[Excerpted records]
—————

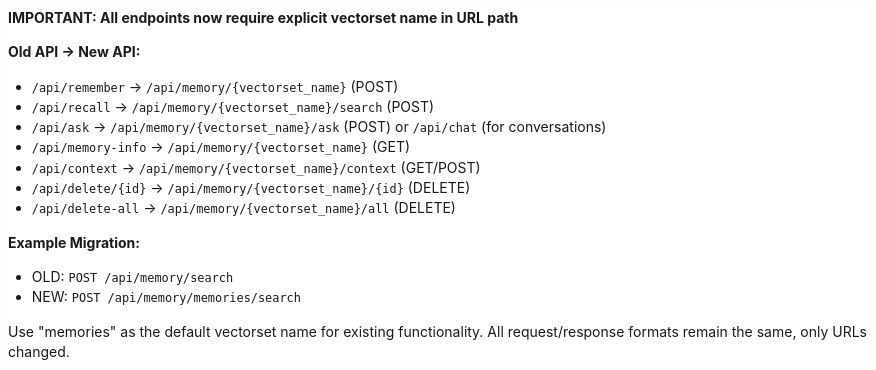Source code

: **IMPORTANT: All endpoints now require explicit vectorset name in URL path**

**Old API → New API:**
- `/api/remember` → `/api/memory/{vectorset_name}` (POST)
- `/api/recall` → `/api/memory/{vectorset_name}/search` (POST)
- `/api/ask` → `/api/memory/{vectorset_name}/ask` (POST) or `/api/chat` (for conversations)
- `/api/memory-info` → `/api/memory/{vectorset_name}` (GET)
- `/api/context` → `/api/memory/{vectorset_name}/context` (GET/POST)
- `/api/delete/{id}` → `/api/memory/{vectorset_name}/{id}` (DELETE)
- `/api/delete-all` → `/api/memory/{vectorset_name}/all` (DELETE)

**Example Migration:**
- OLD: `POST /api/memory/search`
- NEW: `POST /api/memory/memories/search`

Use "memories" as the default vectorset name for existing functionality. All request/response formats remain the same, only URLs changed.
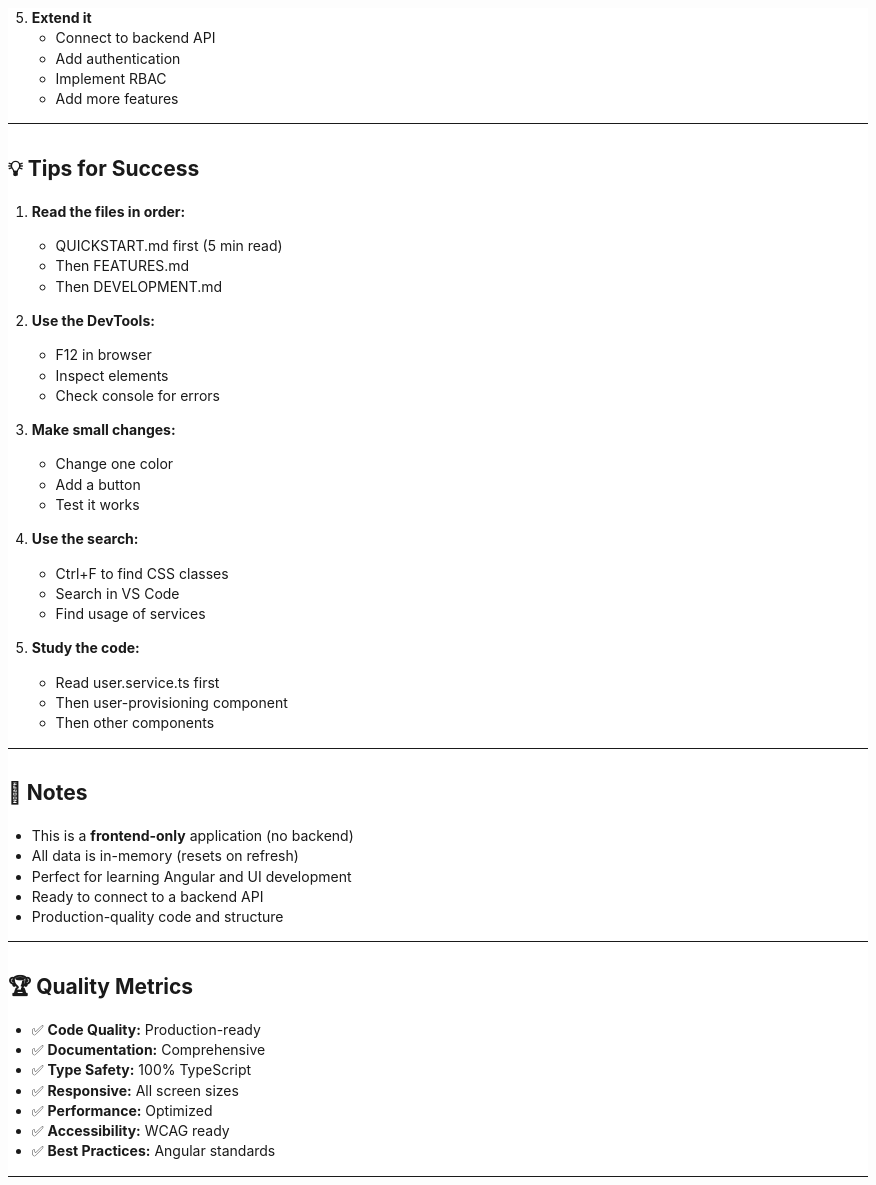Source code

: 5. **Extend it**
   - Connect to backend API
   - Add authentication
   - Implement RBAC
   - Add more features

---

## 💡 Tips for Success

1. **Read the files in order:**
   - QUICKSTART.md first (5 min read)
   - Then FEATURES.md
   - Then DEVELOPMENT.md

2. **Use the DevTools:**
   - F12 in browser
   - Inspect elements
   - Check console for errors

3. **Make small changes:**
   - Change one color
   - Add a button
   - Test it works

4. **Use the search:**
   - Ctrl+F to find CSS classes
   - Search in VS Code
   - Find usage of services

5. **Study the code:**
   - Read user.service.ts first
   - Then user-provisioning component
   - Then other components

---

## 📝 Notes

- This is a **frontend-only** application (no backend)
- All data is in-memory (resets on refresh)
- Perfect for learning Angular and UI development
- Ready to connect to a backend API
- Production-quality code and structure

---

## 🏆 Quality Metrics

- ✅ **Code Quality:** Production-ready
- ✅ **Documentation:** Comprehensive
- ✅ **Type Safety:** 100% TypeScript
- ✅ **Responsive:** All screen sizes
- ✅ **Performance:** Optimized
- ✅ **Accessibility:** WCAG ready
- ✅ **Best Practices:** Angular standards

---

—————

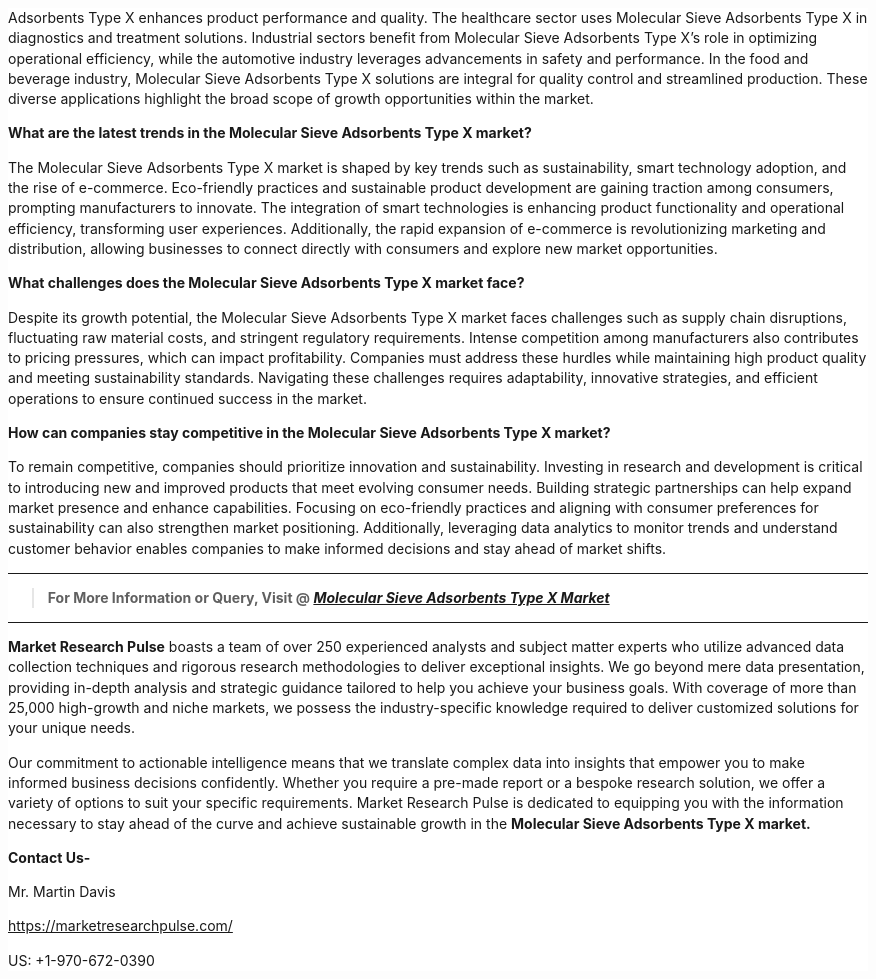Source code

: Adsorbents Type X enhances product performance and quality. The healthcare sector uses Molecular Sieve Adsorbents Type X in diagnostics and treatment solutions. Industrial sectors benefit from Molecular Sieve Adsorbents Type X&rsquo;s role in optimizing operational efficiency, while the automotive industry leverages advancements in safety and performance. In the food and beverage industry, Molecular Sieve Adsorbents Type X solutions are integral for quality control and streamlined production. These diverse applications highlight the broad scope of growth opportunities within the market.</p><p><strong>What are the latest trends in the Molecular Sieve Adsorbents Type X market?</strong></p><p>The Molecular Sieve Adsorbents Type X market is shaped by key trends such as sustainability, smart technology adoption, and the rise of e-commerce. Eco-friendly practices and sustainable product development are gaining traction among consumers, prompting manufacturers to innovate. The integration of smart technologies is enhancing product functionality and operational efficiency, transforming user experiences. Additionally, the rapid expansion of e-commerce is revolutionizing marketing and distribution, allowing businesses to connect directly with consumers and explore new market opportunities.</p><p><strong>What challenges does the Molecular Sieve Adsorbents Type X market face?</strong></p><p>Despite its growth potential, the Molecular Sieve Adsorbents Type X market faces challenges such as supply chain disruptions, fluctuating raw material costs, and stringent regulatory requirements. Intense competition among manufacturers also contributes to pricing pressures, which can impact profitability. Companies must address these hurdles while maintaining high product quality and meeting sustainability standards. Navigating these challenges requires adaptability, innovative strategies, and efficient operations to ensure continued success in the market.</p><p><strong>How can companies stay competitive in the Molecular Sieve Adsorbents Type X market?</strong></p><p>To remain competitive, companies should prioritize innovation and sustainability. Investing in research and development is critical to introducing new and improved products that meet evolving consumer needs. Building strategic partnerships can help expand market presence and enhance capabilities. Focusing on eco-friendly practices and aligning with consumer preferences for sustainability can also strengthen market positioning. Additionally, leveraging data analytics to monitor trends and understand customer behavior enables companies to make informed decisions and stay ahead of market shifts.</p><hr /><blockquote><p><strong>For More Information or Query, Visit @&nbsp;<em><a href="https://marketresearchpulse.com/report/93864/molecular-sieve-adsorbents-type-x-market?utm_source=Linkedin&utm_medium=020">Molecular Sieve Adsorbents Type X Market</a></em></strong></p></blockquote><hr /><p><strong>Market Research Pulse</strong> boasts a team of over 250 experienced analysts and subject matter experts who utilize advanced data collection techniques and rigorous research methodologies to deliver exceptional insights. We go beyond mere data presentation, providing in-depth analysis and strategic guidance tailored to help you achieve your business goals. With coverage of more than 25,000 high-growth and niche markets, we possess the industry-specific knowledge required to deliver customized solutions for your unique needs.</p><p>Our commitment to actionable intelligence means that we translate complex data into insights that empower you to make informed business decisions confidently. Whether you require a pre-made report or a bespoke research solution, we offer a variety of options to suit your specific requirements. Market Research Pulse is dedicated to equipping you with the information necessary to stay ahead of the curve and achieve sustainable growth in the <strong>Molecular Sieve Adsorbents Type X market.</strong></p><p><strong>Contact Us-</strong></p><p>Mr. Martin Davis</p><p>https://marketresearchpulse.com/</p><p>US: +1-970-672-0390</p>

—————

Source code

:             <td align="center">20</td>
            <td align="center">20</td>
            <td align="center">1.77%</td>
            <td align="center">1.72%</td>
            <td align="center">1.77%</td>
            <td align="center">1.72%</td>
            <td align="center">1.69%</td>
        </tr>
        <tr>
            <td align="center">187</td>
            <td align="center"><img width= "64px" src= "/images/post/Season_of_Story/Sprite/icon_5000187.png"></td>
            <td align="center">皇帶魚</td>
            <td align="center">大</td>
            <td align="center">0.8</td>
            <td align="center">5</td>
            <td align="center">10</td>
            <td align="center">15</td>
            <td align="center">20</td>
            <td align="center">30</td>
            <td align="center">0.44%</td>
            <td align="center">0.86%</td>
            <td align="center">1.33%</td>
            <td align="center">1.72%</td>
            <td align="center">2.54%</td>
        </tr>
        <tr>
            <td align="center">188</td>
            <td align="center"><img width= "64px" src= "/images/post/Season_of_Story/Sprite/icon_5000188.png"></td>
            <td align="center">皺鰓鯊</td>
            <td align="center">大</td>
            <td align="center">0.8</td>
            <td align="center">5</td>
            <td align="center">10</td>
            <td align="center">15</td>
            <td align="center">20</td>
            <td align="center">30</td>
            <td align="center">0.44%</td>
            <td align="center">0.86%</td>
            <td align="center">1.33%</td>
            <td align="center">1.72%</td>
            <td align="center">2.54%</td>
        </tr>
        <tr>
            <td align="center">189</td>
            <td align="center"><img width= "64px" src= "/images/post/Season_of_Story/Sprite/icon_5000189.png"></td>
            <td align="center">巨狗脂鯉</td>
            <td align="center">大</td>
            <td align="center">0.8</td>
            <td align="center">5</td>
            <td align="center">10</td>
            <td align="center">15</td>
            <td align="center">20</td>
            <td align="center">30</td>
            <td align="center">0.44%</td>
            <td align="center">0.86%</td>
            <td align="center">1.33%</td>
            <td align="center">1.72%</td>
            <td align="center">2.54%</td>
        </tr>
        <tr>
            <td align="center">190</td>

—————

[What you will do]
If a line in the entries above holds "DELETE", include it in the count; report nothing but the resulting number.

[Exercise solution]
2